Für Arsenals Teammanager Arsene Wenger war der Zwist seiner Leistungsträger schnell vergessen. "Das sind die Deutschen, die werden das schon untereinander klären. Da mache ich mir keine Sorgen", sagte der Franzose.

Ganz anders dürfte dem 64-Jährigen allerdings bei einem Blick auf die Tabelle zumute sein. Dort liegt Arsenal an der Spitze nur noch zwei Pünktchen vor Erzrivale FC Chelsea, das mit dem deutschen Nationalspieler Andre Schürrle 2:1 (2:1) gegen Crystal Palace siegte (DATENCENTER: Premier League) .
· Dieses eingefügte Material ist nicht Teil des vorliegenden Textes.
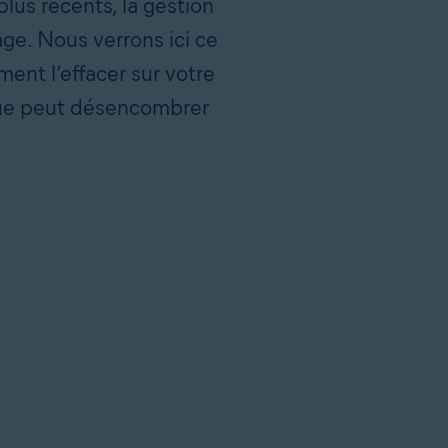
us récents, la gestion
ge. Nous verrons ici ce
ent l’effacer sur votre
ue peut désencombrer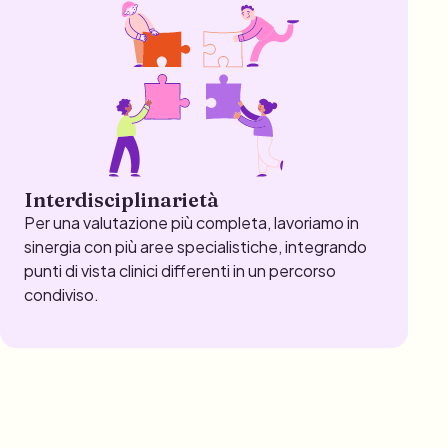
Interdisciplinarietà
Per una valutazione più completa, lavoriamo in
sinergia con più aree specialistiche, integrando
punti di vista clinici differenti in un percorso
condiviso.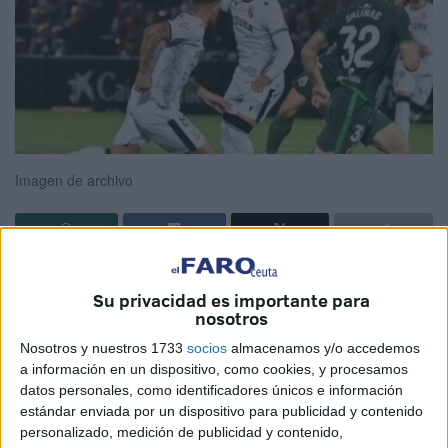
Imagen de archivo
La temporada de la
Agrupación Deportiva Ceuta
es de
Su privacidad es importante para
matrícula de honor
. Su juego lo ha avalado a lo largo de
nosotros
la campaña, que aun queda por concluirse quedando
Nosotros y nuestros 1733
socios
almacenamos y/o accedemos
todavía cinco jornadas por disputar.
a información en un dispositivo, como cookies, y procesamos
datos personales, como identificadores únicos e información
Esta gran puesta en escena del club blanquinegro en el
estándar enviada por un dispositivo para publicidad y contenido
fútbol profesional ha provocado que gran cantidad de
personalizado, medición de publicidad y contenido,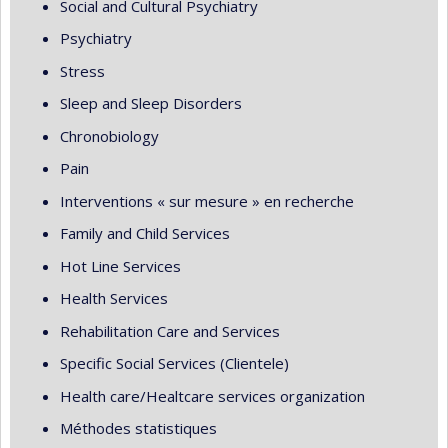
Social and Cultural Psychiatry
Psychiatry
Stress
Sleep and Sleep Disorders
Chronobiology
Pain
Interventions « sur mesure » en recherche
Family and Child Services
Hot Line Services
Health Services
Rehabilitation Care and Services
Specific Social Services (Clientele)
Health care/Healtcare services organization
Méthodes statistiques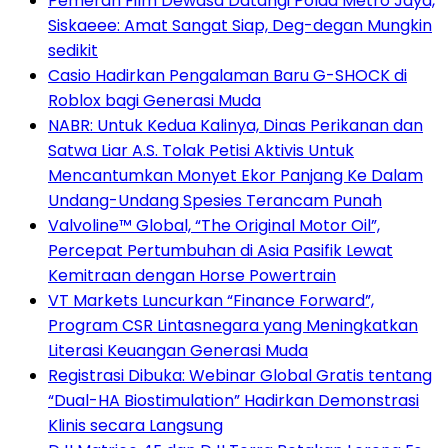
Pemeran Film Dewasa Datangi Polda Metro Jaya,
Siskaeee: Amat Sangat Siap, Deg-degan Mungkin
sedikit
Casio Hadirkan Pengalaman Baru G-SHOCK di
Roblox bagi Generasi Muda
NABR: Untuk Kedua Kalinya, Dinas Perikanan dan
Satwa Liar A.S. Tolak Petisi Aktivis Untuk
Mencantumkan Monyet Ekor Panjang Ke Dalam
Undang-Undang Spesies Terancam Punah
Valvoline™ Global, “The Original Motor Oil”,
Percepat Pertumbuhan di Asia Pasifik Lewat
Kemitraan dengan Horse Powertrain
VT Markets Luncurkan “Finance Forward”,
Program CSR Lintasnegara yang Meningkatkan
Literasi Keuangan Generasi Muda
Registrasi Dibuka: Webinar Global Gratis tentang
“Dual-HA Biostimulation” Hadirkan Demonstrasi
Klinis secara Langsung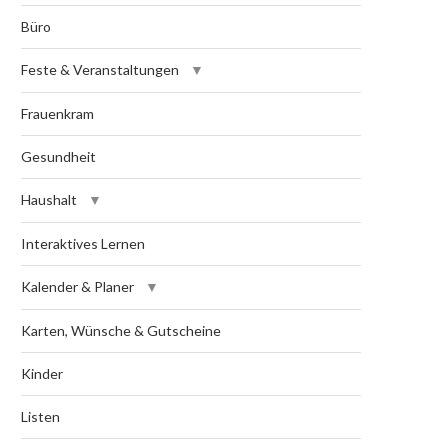
Büro
Feste & Veranstaltungen
Frauenkram
Gesundheit
Haushalt
Interaktives Lernen
Kalender & Planer
Karten, Wünsche & Gutscheine
Kinder
Listen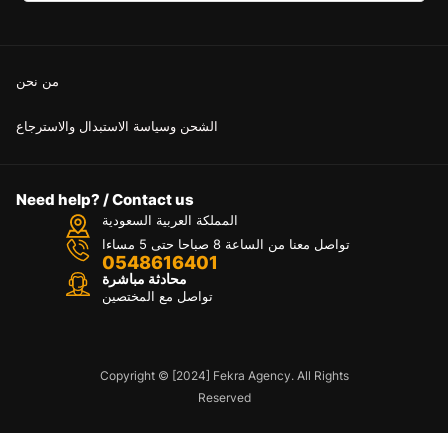
من نحن
الشحن وسياسة الاستبدال والاسترجاع
Need help? / Contact us
المملكة العربية السعودية
تواصل معنا من الساعة 8 صباحا حتى 5 مساءا
0548616401
محادثة مباشرة
تواصل مع المختصين
Copyright © [2024] Fekra Agency. All Rights
Reserved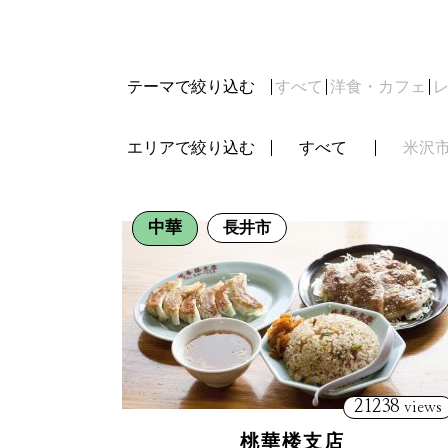
テーマで絞り込む
すべて
洋食・カフェ
エリアで絞り込む
すべて
米沢
中華
長井市
21238
views
桃華楼支店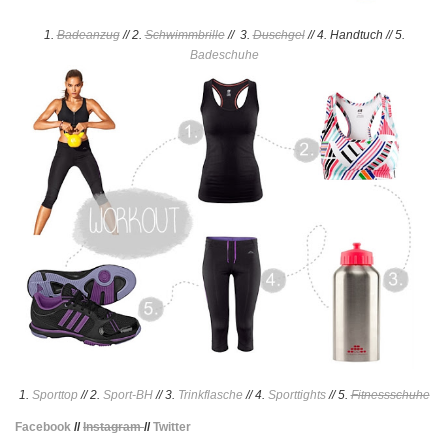
1.
Badeanzug
// 2.
Schwimmbrille
// 3.
Duschgel
// 4. Handtuch // 5.
Badeschuhe
1.
Sporttop
// 2.
Sport-BH
// 3.
Trinkflasche
// 4.
Sporttights
// 5.
Fitnessschuhe
Facebook
//
Instagram
//
Twitter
Manchester City befindet sich einen weiteren Punkt dahinter ebenfalls in Lauerstellung.

Wenger kritisiert Schiedsrichter

"Wir haben zu viele Fehler gemacht. Zudem war die Situation nach der Niederlage unter der Woche in der Champions League nicht ideal. Was mich aber am meisten ärgert, ist die Tatsache, dass wir es verpasst haben, auf neun Punkte von Manchester davonzuziehen", monierte Wenger.

Er wollte zwar keine Ausreden suchen, "aber der Schiedsrichter hat ebenfalls ein schlechtes Spiel gezeigt".
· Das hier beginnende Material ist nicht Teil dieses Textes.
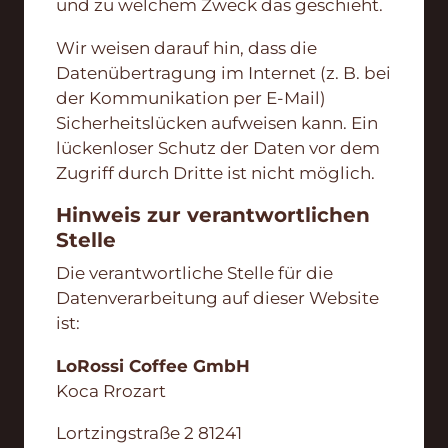
und zu welchem Zweck das geschieht.
Wir weisen darauf hin, dass die
Datenübertragung im Internet (z. B. bei
der Kommunikation per E-Mail)
Sicherheitslücken aufweisen kann. Ein
lückenloser Schutz der Daten vor dem
Zugriff durch Dritte ist nicht möglich.
Hinweis zur verantwortlichen
Stelle
Die verantwortliche Stelle für die
Datenverarbeitung auf dieser Website
ist:
LoRossi Coffee GmbH
Koca Rrozart
Lortzingstraße 2 81241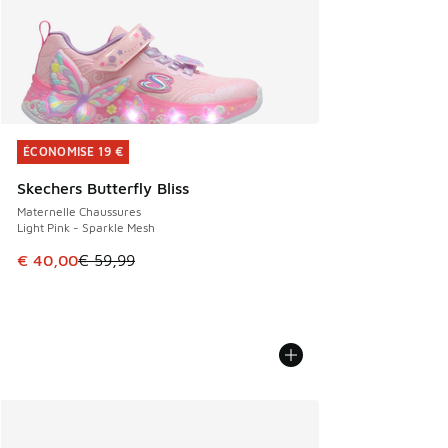
ÉCONOMISE 19 €
ÉCONOMISE 19 €
Skechers Butterfly Bliss
Maternelle Chaussures
Light Pink - Sparkle Mesh
Cet article est en promotion. Prix en baisse de € 59,99 à 
€ 40,00
€ 59,99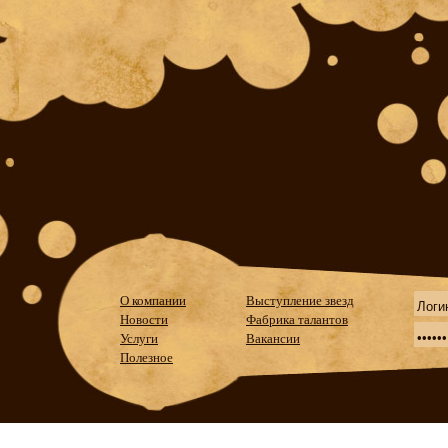
О компании
Выступление звезд
Новости
Фабрика талантов
Услуги
Вакансии
Полезное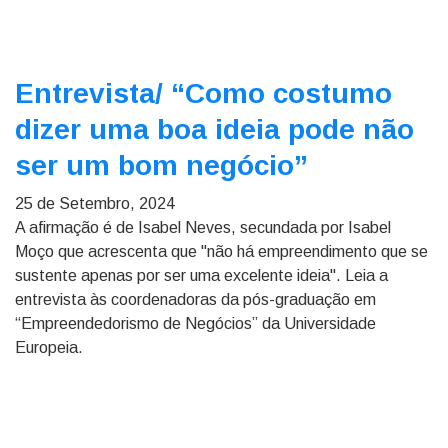
Entrevista/
“Como costumo
dizer uma boa ideia pode não
ser um bom negócio”
25 de Setembro, 2024
A afirmação é de Isabel Neves, secundada por Isabel
Moço que acrescenta que "não há empreendimento que se
sustente apenas por ser uma excelente ideia". Leia a
entrevista às coordenadoras da pós-graduação em
“Empreendedorismo de Negócios” da Universidade
Europeia.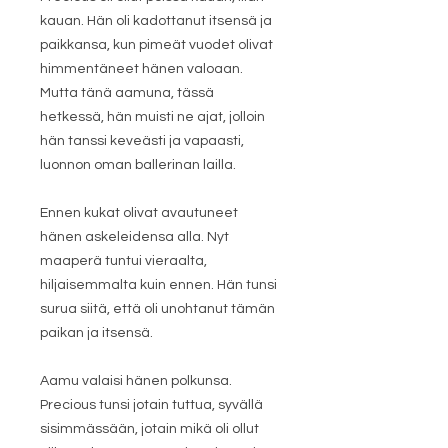
kauan. Hän oli kadottanut itsensä ja
paikkansa, kun pimeät vuodet olivat
himmentäneet hänen valoaan.
Mutta tänä aamuna, tässä
hetkessä, hän muisti ne ajat, jolloin
hän tanssi keveästi ja vapaasti,
luonnon oman ballerinan lailla.
Ennen kukat olivat avautuneet
hänen askeleidensa alla. Nyt
maaperä tuntui vieraalta,
hiljaisemmalta kuin ennen. Hän tunsi
surua siitä, että oli unohtanut tämän
paikan ja itsensä.
Aamu valaisi hänen polkunsa.
Precious tunsi jotain tuttua, syvällä
sisimmässään, jotain mikä oli ollut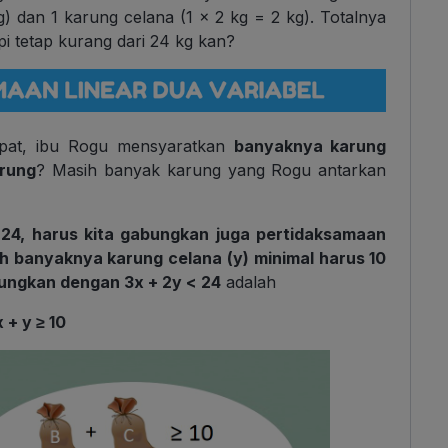
 dan 1 karung celana (1 x 2 kg = 2 kg). Totalnya
pi tetap kurang dari 24 kg kan?
epat, ibu Rogu mensyaratkan
banyaknya karung
rung
? Masih banyak karung yang Rogu antarkan
24, harus kita gabungkan juga pertidaksamaan
h banyaknya karung celana (y) minimal harus 10
ungkan dengan 3x + 2y < 24
adalah
x + y ≥ 10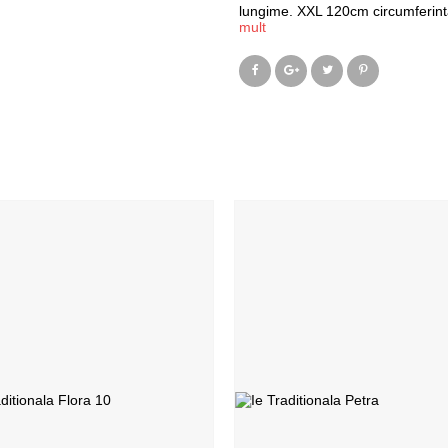
lungime. XXL 120cm circumferint
mult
Dies sah offensichtlich auch Özil so. Beim Gang in die Kabine soll der gebürtige Gelsenkirchener mit türkischen Wurzeln nach der ersten Halbzeit einen Linienrichter in seiner Muttersprache beschimpft haben.

Wilshere droht Sperre

Die Kontrolle über sich verlor auch Jack Wilshere. Er zeigte den City-Fans während der zweiten Halbzeit völlig frustriert den Mittelfinger und wird seiner Mannschaft im nächsten Spiel gegen den FC Chelsea am Tag vor Heiligabend wahrscheinlich fehlen, da der englische Verband FA den Fall möglicherweise untersucht.

Die Nerven liegen blank. Die "Daily Mail" geht mit den "Gunners" hart ins Gericht. Unter dem Titel "Arsenal kollabiert" schrieb das englische Blatt, die Pleite bei ManCity sei mehr gewesen als nur eine Niederlage: "Es war eine bittere Demütigung."
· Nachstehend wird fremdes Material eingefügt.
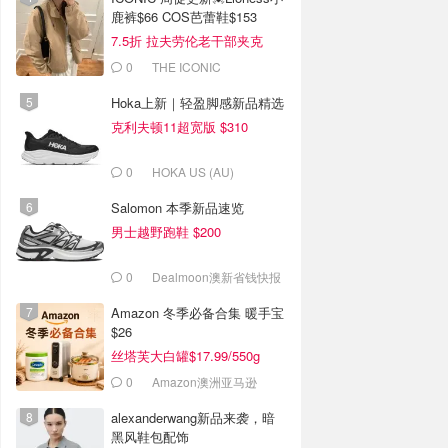
鹿裤$66 COS芭蕾鞋$153
7.5折 拉夫劳伦老干部夹克
$419
0
THE ICONIC
Hoka上新｜轻盈脚感新品精选
克利夫顿11超宽版 $310
0
HOKA US (AU)
Salomon 本季新品速览
男士越野跑鞋 $200
0
Dealmoon澳新省钱快报
Amazon 冬季必备合集 暖手宝
$26
丝塔芙大白罐$17.99/550g
0
Amazon澳洲亚马逊
alexanderwang新品来袭，暗
黑风鞋包配饰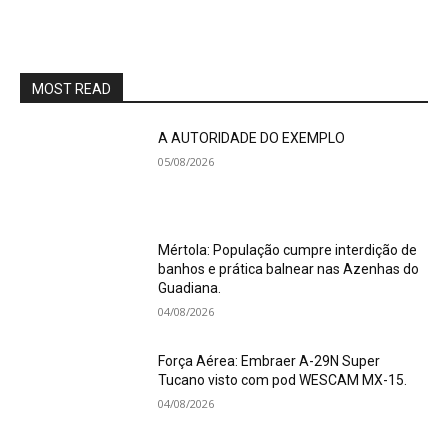
MOST READ
A AUTORIDADE DO EXEMPLO
05/08/2026
Mértola: População cumpre interdição de
banhos e prática balnear nas Azenhas do
Guadiana.
04/08/2026
Força Aérea: Embraer A-29N Super
Tucano visto com pod WESCAM MX-15.
04/08/2026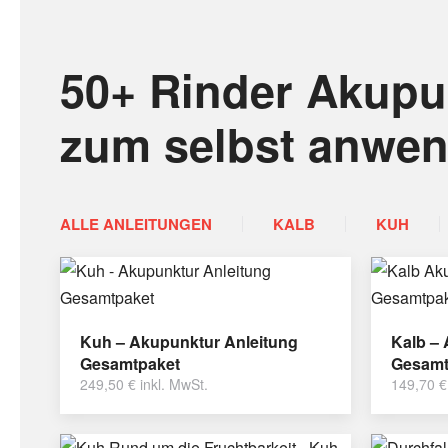
50+ Rinder Akupu
zum selbst anwe
ALLE ANLEITUNGEN
KALB
KUH
Kuh – Akupunktur Anleitung
Kalb –
Gesamtpaket
Gesamt
249,50
€
inkl. MwSt.
149,70
€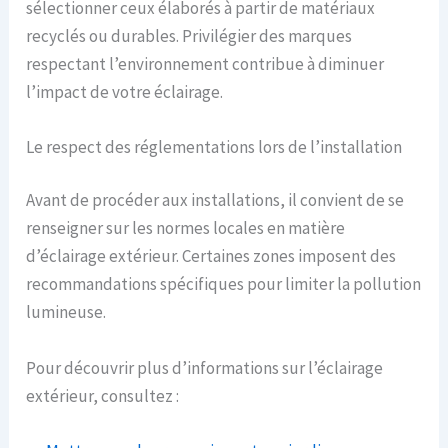
sélectionner ceux élaborés à partir de matériaux
recyclés ou durables. Privilégier des marques
respectant l’environnement contribue à diminuer
l’impact de votre éclairage.
Le respect des réglementations lors de l’installation
Avant de procéder aux installations, il convient de se
renseigner sur les normes locales en matière
d’éclairage extérieur. Certaines zones imposent des
recommandations spécifiques pour limiter la pollution
lumineuse.
Pour découvrir plus d’informations sur l’éclairage
extérieur, consultez :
Zudem würde wieder die Angst um sich gehen, die "Gunners" können dem Druck an der Tabellenspitze nicht Stand halten.

Den Gegenbeweis kann Arsenal im Topspiel gegen den Erzrivalen FC Chelsea antreten. Dann soll sich auch Özil auf seine Art und Weise entschuldigen. "Ein Sieg wäre genau das Richtige, um allen Fans 'Danke' zu sagen", lautete ein Kommentar unter Özils Facebook-Mitteilung.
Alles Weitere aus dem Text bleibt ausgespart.